EXTRACTED RECORDS
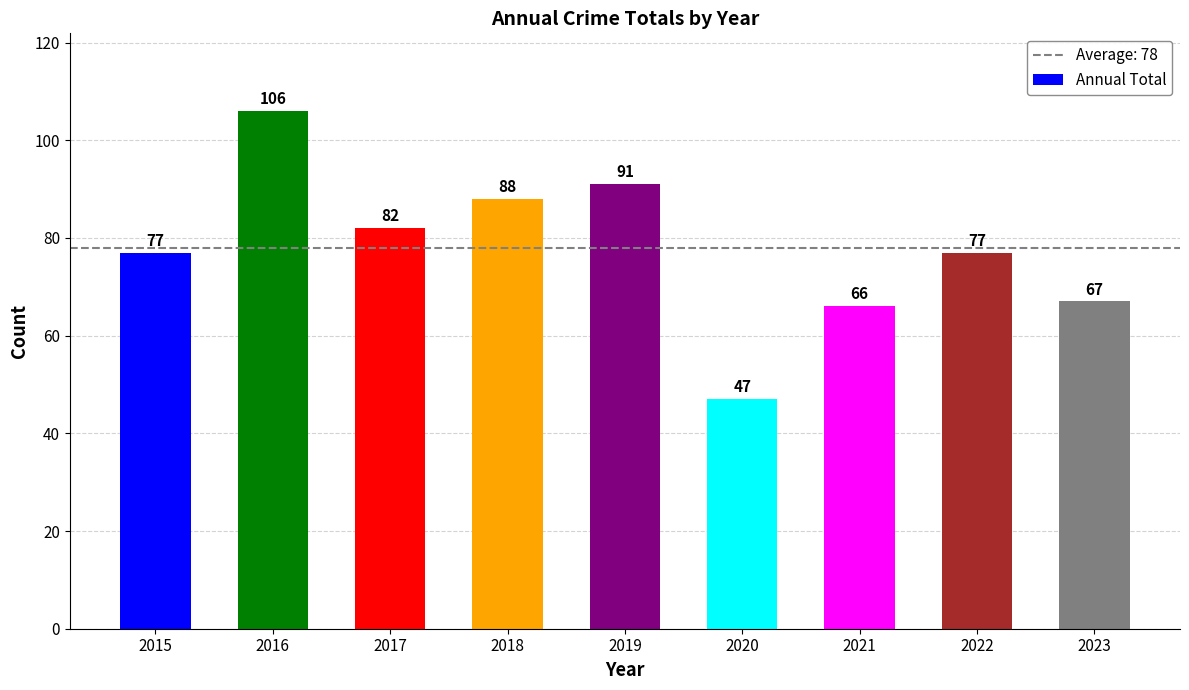

Read the value at 2017.

82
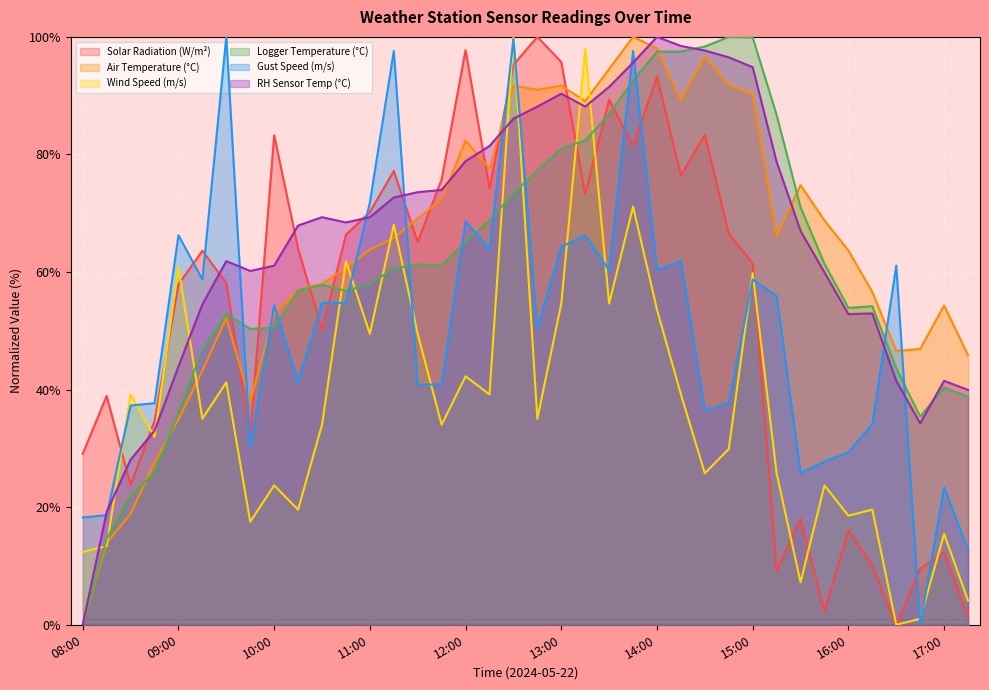

Where does the Air Temperature (°C) series first go above 65?

11:15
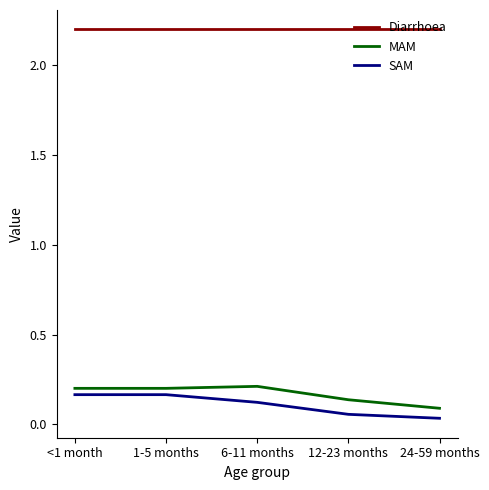

Which series has the largest total across all categories?

Diarrhoea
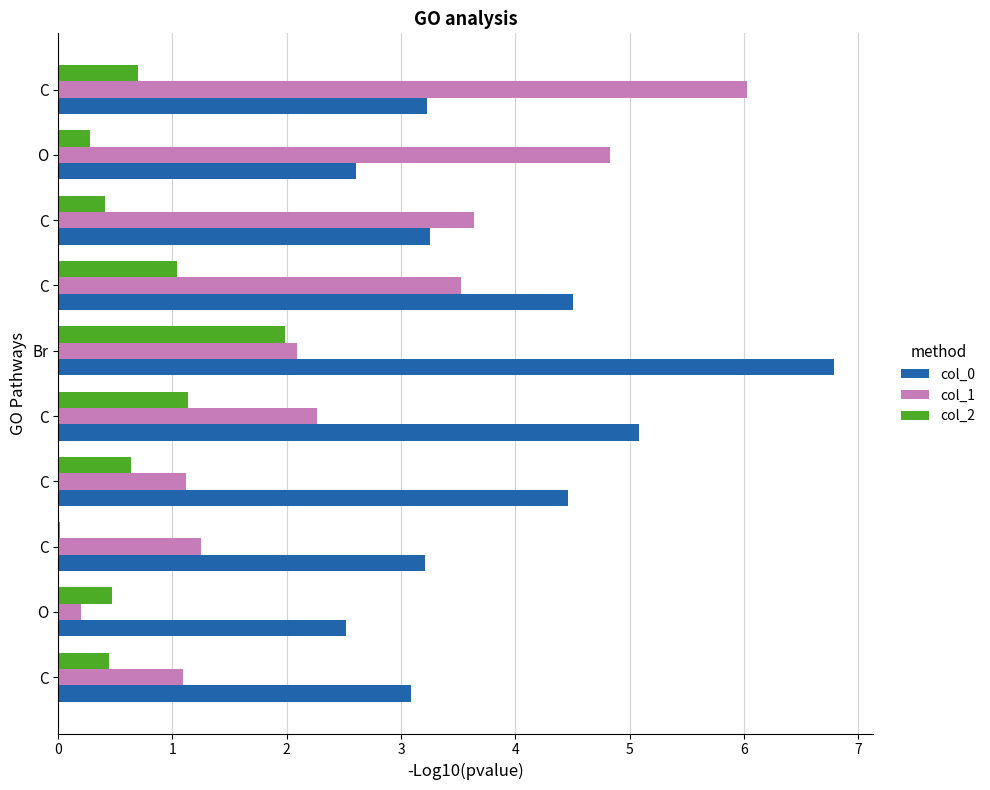

Reading left to right, extract all data points from this chart.

col_0: 3.1	2.5	3.2	4.5	5.1	6.8	4.5	3.3	2.6	3.2
col_1: 1.1	0.2	1.2	1.1	2.3	2.1	3.5	3.6	4.8	6.0
col_2: 0.4	0.5	0.0	0.6	1.1	2.0	1.0	0.4	0.3	0.7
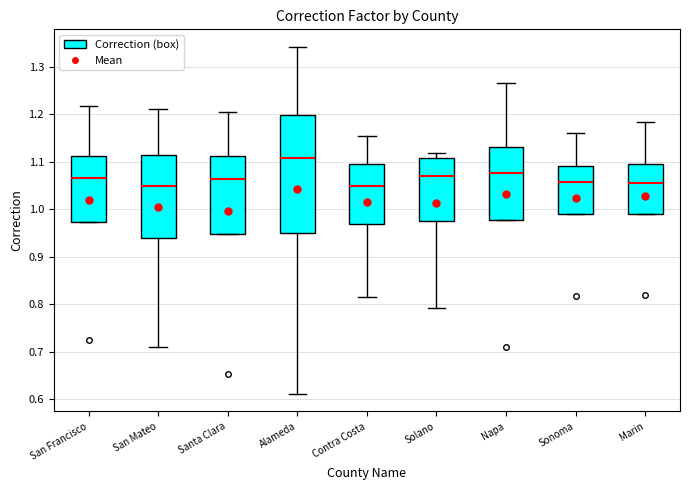

Comparing the boxes themselves (not the whiskers), which one is the tallest?

Alameda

GOAL OF THE EXERCISE
Reproduce every line above verbatim, character for character, and leave out the pictures.

ANSWER SPACE
Read the value at 2017.

82

Where does the Air Temperature (°C) series first go above 65?

11:15

Which series has the largest total across all categories?

Diarrhoea

Reading left to right, extract all data points from this chart.

col_0: 3.1	2.5	3.2	4.5	5.1	6.8	4.5	3.3	2.6	3.2
col_1: 1.1	0.2	1.2	1.1	2.3	2.1	3.5	3.6	4.8	6.0
col_2: 0.4	0.5	0.0	0.6	1.1	2.0	1.0	0.4	0.3	0.7

Comparing the boxes themselves (not the whiskers), which one is the tallest?

Alameda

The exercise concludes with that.